> **EXTRACTED ENTRIES**:

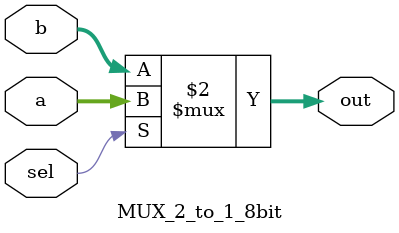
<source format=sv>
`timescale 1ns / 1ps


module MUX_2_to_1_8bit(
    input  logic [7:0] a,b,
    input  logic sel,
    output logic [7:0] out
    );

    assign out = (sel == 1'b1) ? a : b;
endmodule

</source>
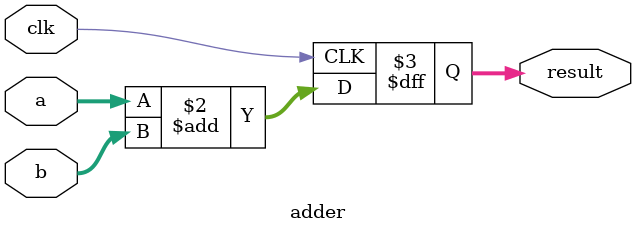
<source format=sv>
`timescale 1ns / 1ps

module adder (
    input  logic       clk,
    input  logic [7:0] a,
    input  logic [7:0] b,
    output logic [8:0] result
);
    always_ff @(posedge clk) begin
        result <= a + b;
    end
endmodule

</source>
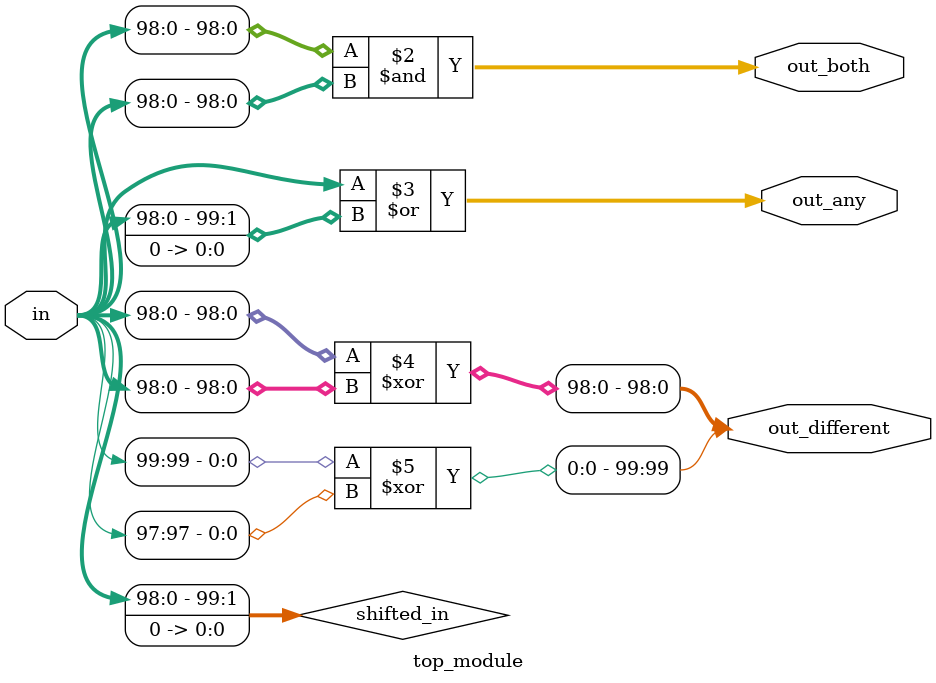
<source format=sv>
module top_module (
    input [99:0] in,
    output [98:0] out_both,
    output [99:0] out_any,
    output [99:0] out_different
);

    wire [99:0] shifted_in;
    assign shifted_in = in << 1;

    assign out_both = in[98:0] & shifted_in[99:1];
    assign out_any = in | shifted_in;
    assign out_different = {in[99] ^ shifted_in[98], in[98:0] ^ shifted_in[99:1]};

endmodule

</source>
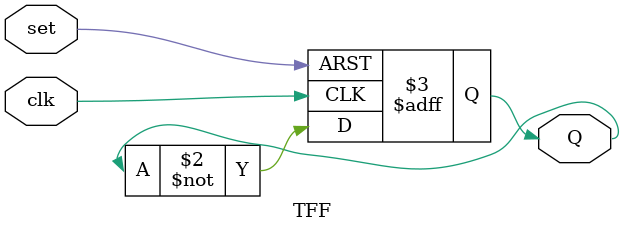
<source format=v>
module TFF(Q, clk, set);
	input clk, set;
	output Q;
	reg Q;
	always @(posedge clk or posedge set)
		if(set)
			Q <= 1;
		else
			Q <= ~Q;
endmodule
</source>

> **WHAT IS BEING ASKED**: This exercise needs every line of the listing that contains the word "assign".

> **ANSWER SPACE**:
    assign out = (sel == 1'b1) ? a : b;
    assign shifted_in = in << 1;
    assign out_both = in[98:0] & shifted_in[99:1];
    assign out_any = in | shifted_in;
    assign out_different = {in[99] ^ shifted_in[98], in[98:0] ^ shifted_in[99:1]};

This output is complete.